Toyota has gradually changed its style to one that is more supportive and less punitive, particularly in the U.S., when they learned from experience that the punitive approach does not work. They have set up similar jishuken activities with American suppliers (called “plant development activities”), trying various configurations. They found they had to group suppliers by skill level with TPS, since there was such a wide range.

The closest thing in America to OMCD is what occurs at the Toyota Supplier Support Center (TSSC) run by Hajime Ohba, a former member of OMCD. A variation on the theme of OMCD was created to fit the American culture, with the focus still on projects. Suppliers, and even companies outside of the auto industry, like Viking Range and Herman Miller, had to petition to be accepted as clients. The service was originally free, but then became a pay-for-service consulting firm. The TSSC identifies a business need and then picks a product line to do a project. The project consists of developing a “model line.” A typical model line includes component assembly and a manufacturing process that makes parts that go to the assembly line. A full TPS implementation is done with all the elements of JIT, jidoka, standardized work, Total Productive Maintenance, etc.

The TSSC results have been spectacular. As of 1997 the TSSC had completed 31 projects, getting impressive results in every single case. They had reduced inventory an average of 75% and improved productivity an average of 124%. Space was reduced, quality improved, and emergency freight shipments eliminated (Dyer, 2000). But there were compromises along the way.

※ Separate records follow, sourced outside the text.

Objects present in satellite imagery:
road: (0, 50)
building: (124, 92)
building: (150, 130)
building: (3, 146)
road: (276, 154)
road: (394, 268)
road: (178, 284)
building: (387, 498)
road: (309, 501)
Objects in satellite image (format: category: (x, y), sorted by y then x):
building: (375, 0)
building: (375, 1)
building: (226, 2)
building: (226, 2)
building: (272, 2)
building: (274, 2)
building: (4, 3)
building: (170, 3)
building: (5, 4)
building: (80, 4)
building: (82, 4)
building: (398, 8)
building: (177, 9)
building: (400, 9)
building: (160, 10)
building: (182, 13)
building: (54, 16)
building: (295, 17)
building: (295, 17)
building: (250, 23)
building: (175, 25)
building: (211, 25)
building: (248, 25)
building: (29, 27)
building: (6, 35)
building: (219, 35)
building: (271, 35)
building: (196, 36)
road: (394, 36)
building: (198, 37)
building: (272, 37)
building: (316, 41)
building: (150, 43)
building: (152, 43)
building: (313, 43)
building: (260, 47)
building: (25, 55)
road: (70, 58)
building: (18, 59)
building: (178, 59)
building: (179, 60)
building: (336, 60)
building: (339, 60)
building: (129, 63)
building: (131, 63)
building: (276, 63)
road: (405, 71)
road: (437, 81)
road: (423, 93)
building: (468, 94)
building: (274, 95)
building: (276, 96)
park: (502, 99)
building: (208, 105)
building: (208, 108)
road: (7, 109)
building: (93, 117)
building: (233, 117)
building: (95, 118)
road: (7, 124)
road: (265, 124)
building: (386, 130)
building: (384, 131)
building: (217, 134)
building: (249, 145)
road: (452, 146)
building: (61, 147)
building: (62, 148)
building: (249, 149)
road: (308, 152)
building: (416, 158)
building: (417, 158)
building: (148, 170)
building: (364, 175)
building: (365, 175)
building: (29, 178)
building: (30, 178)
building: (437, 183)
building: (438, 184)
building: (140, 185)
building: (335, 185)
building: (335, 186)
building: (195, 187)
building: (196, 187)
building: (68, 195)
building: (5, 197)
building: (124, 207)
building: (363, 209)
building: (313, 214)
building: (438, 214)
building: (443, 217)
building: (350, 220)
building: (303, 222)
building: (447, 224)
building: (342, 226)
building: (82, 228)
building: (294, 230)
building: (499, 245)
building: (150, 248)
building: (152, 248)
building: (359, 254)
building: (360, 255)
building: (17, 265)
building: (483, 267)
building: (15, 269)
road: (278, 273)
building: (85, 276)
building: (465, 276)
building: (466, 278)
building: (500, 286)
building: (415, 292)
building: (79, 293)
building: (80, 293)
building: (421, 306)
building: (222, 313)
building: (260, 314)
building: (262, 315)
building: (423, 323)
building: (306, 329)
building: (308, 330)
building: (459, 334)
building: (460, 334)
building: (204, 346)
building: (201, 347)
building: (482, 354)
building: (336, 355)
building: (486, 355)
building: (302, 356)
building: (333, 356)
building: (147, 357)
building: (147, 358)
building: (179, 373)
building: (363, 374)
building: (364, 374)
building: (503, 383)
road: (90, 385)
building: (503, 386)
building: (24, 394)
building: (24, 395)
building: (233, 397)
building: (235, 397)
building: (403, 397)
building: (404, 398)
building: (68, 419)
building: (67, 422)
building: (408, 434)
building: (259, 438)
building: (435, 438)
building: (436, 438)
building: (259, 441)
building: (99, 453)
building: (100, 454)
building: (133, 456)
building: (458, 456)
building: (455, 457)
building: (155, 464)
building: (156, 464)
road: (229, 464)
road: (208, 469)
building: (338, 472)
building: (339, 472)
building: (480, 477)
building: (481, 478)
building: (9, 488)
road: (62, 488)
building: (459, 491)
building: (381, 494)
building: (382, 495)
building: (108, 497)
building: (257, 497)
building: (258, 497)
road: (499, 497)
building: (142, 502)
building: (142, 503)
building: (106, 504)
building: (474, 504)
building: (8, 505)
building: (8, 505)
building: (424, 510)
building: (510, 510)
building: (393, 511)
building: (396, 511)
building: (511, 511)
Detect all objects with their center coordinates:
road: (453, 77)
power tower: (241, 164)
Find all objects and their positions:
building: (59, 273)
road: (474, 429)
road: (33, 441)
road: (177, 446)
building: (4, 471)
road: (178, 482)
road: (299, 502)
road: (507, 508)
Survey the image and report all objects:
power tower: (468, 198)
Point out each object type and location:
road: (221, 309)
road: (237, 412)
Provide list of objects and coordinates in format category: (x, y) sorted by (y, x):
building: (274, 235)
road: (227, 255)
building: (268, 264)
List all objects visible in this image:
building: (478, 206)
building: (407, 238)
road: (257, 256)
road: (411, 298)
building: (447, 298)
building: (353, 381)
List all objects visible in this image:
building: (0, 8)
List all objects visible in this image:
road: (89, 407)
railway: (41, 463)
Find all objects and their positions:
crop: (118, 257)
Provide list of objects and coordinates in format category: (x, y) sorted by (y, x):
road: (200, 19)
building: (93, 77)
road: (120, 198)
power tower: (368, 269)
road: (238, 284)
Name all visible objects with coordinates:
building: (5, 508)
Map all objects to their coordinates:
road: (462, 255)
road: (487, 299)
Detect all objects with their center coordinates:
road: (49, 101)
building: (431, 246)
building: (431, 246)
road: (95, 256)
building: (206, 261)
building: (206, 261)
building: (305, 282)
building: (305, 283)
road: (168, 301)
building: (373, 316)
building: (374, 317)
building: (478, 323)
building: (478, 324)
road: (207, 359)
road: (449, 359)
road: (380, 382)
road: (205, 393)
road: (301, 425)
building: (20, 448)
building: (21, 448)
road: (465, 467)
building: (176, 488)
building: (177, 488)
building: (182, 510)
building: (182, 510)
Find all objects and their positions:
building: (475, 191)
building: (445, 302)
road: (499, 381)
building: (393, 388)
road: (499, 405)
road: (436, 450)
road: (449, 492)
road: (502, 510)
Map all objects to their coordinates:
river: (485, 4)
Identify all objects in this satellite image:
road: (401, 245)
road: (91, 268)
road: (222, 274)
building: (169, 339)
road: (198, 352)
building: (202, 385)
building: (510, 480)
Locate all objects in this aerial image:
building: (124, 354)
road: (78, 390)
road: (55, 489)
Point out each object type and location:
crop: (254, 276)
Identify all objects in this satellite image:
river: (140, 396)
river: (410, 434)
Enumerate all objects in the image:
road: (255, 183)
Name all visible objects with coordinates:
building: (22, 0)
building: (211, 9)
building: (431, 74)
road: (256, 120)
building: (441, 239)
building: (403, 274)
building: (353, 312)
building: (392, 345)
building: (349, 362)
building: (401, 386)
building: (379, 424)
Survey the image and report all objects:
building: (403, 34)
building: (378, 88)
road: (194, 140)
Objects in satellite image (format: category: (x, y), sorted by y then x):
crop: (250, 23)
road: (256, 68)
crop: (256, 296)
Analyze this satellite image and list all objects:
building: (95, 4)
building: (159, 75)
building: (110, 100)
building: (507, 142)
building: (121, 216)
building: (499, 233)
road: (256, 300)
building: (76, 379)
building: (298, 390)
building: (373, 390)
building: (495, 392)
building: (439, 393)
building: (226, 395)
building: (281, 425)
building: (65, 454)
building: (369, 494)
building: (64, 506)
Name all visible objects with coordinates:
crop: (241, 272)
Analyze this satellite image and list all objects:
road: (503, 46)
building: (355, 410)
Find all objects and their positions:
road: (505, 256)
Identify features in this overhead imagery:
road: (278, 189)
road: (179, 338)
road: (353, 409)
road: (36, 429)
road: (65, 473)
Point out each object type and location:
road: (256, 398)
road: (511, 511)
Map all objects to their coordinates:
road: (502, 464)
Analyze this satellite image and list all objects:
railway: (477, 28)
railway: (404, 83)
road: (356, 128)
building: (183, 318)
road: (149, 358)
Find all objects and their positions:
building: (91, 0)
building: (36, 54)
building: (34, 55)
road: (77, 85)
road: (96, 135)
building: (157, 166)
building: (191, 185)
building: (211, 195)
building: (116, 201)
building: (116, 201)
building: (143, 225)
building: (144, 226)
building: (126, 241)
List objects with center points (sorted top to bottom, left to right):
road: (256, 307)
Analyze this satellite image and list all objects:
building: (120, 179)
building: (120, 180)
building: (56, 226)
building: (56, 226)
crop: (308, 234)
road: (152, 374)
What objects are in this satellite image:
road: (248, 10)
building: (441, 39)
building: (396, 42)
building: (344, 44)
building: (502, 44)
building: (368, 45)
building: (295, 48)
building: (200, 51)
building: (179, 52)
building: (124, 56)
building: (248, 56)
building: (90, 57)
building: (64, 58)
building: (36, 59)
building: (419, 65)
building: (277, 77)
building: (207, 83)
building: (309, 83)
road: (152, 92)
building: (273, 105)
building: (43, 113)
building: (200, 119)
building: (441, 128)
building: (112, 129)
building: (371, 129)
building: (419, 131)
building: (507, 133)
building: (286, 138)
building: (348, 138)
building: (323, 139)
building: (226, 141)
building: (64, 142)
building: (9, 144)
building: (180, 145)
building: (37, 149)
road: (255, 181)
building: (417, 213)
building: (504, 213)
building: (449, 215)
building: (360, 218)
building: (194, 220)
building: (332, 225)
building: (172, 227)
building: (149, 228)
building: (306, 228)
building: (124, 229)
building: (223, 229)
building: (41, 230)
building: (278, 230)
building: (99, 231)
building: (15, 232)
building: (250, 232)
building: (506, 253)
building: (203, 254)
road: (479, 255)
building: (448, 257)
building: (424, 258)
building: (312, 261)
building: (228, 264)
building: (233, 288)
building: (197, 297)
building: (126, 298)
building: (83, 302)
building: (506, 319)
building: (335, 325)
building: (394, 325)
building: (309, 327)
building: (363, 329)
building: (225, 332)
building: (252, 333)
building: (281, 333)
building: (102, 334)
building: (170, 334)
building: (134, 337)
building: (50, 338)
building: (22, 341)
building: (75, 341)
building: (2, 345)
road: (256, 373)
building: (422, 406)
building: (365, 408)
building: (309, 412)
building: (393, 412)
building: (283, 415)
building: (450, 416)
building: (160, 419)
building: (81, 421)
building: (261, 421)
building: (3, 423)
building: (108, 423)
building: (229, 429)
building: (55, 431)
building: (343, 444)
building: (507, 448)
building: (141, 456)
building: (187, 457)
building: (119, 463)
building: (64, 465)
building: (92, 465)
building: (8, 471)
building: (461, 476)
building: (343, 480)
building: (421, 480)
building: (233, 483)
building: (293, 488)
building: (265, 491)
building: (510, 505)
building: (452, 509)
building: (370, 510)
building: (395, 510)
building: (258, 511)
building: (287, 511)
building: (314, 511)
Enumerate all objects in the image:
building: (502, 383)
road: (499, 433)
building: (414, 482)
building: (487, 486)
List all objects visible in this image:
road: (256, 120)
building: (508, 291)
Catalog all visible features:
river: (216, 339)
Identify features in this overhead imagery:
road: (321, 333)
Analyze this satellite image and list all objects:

As he did in Japan, Ohba tried the OMCD approach of giving vague instructions and then expecting the plants to leap into action. Only after this would he provide guidance with pointed questions and challenges. What he discovered with U.S. companies is that they wanted more guidance and needed more visits to keep the projects going. Projects that might take two to three months in Japan were dragging on for four or six months and complete implementation could take nine months or more. Some of the companies did a good job of propagating TPS to other parts of the plant, but most did not. And few companies spread TPS across plants. Even the “star” suppliers that the TSSC worked with closely fell back to a lower level of TPS unless Ohba’s group made continued visits, pumping them up and doing more projects. Unfortunately, while TPS experts could force installation of TPS principles with extraordinary results on selected lines, they could not inoculate the suppliers with Toyota Way genes. The explanation by Ohba was quite simple. Companies that failed to continue implementing TPS after seeing dramatic improvements were led by executives who were not serious and committed. It was not shop-floor resistance but top management that was responsible.